A doctor confirms that she has leprosy. Her doctor informs her that she can never dive again. From that point forward, she has to sever all ties with her family and friends and her home. A boat would pick her up to carry her across the water to the island of Nagashima where there is a leprosarium. Upon arriving, she is informed she must give herself a new name...she has no past. That part of her life is gone forever.

My Thoughts:

I normally do not read historical fiction, but the cover of this book appealed to me. The young woman perched on the edge of the rowboat, the water, and the misty mountains in the distance. From the first chapter, I was completely drawn into this young woman's life in the year of 1948. How she must continue the rest of her life cut off from her family, her home and shunned from the public.

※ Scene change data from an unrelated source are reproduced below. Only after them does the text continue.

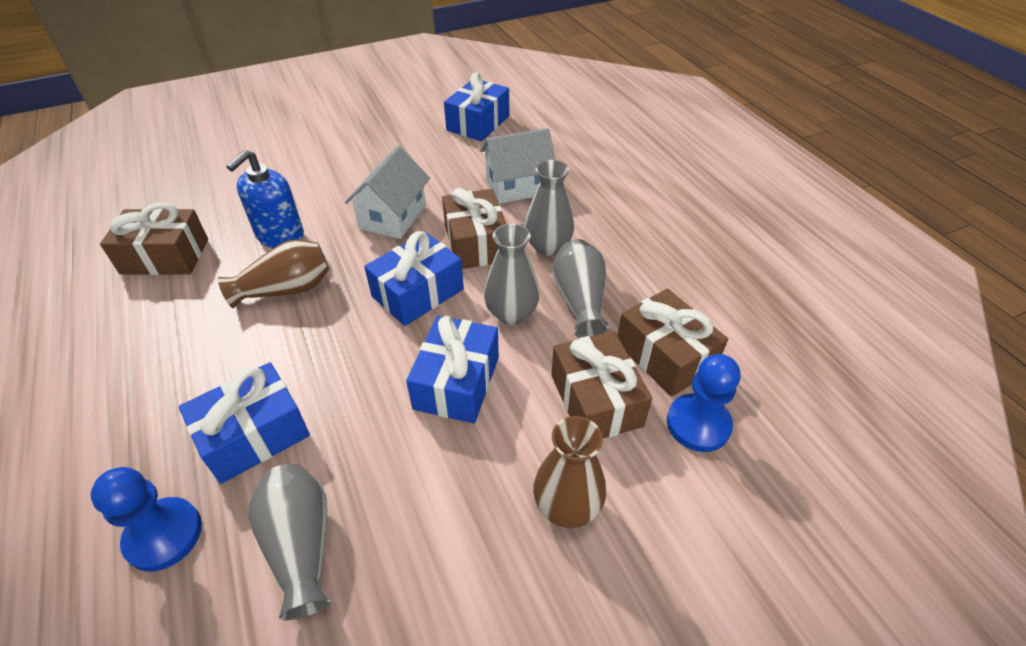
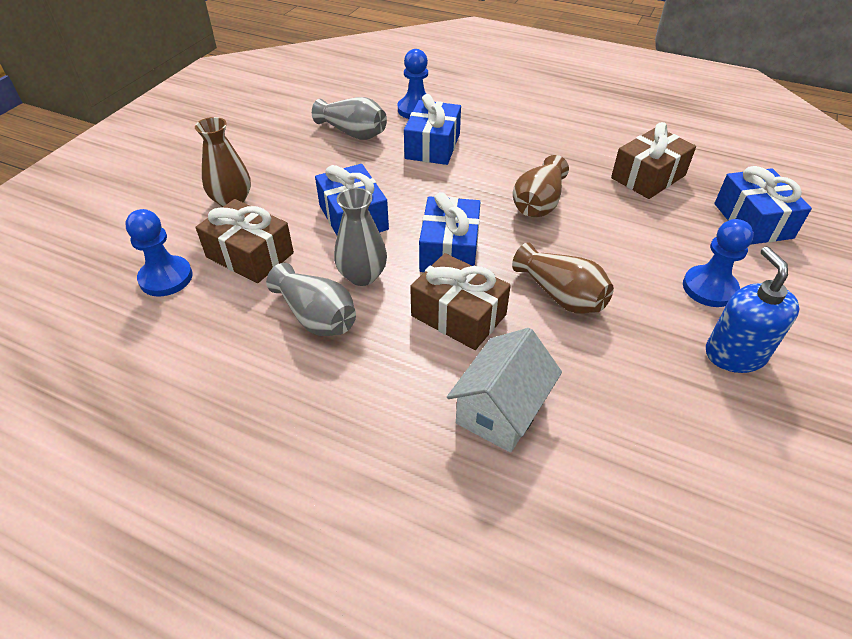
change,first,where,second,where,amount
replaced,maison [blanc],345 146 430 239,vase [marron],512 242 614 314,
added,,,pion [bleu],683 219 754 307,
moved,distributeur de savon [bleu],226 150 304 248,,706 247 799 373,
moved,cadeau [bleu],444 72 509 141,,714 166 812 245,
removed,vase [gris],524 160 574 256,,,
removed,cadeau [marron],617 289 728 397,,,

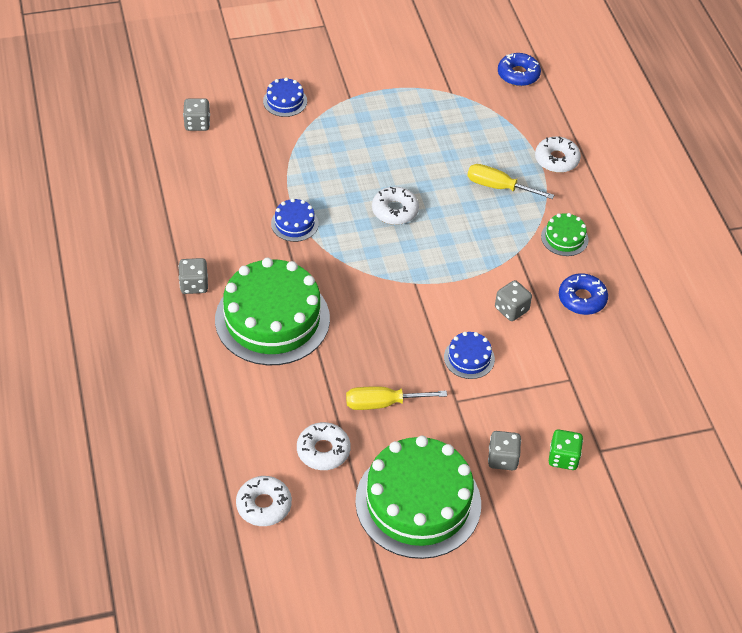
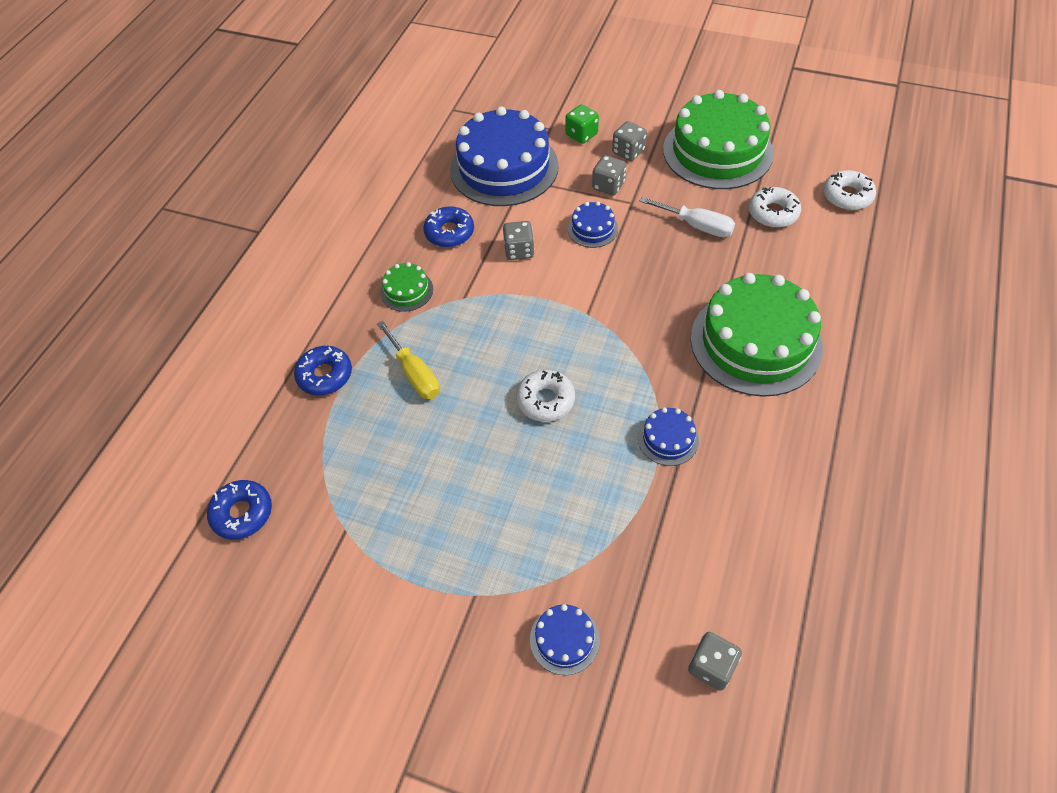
change,first,where,second,where,amount
recoloured,beignet [blanc],535 136 581 173,beignet [bleu],294 346 352 395,
added,,,gâteau [bleu],450 106 559 206,
moved,dé [gris],179 258 208 294,,592 155 626 195,
recoloured,tournevis [jaune],346 386 447 410,tournevis [blanc],640 197 735 237,

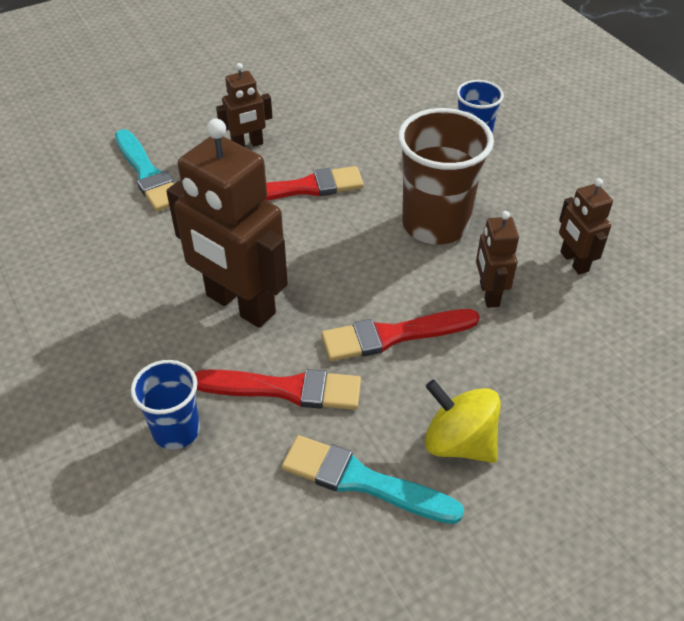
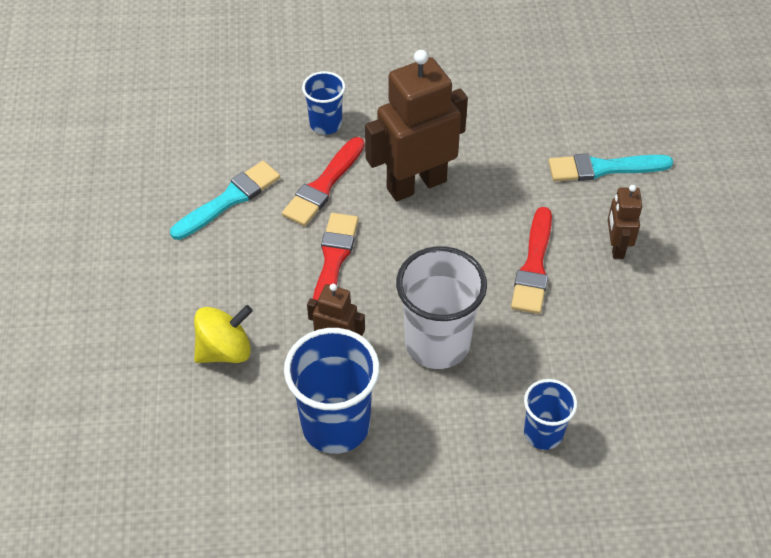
change,first,where,second,where,amount
moved,toupie [jaune],425 380 501 463,,194 305 253 363,
replaced,robot [marron],559 178 613 275,gobelet [bleu],284 328 380 454,
recoloured,gobelet [marron],398 108 494 245,gobelet [blanc],396 246 487 369,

She is dropped off at the island of Nagashima at the leprosarium, thoroughly scrubbed and disinfected, told that she must change her name, and that her birthday is now the day she was admitted there.
Her name becomes "Miss Fuji", and from that point forward, her world totally changes.
This is a powerful story...yes, it is an emotional story...even painful to read at times. But I looked up to "Miss Fuji" for all that she endured...her story will be forever etched in my mind.

"The sea. From this day on, it will forever be different for her. Not hatred - she will never hate it - only something that separates. It had always been something that she thought connected - island to island, fishermen to home. But today it is, and always will be, a separator." pg 27


Four Stars


  • Paperback: 256 pages
  • Publisher: Anchor (April 12, 2005)
  • Language: English
  • ISBN-10: 1400034914


About The Author:


“The Pearl Diver” was published in 2004 (Nan Talese/Doubleday) and was awarded the American Academy of Arts and Letters Rosenthal Award and was a Kiriyama Prize notable book. Talarigo, along with his wife and son, moved back to the United States in 2006. He was awarded a fellowship at the New York Public Library's Dorothy and Lewis B. Cullman Center for Scholars and Writers. His second novel, “The Ginseng Hunter” (published April, 2008, Nan Talese/Doubleday), was rated one of the Best Books of 2008 by NPR and was one of the American Library Association's Notable Books for 2009.

Talarigo’s work has been translated in German, Spanish, Hebrew, and Korean. Currently living in Boston, he is at work on his third book, a novel about 20th century Gaza, and has begun research on a fourth novel concerning Chechnya.


3 comments:

Lisa said...

It's amazing to me how many different things there are to write about. This sounds very interesting.

Blodeuedd said...

First I thought no, then I came to the leprosy part and my interest peaked. Thanks for the review

Natalie W said...

Wow , i need to find this one. Sounds like a great book.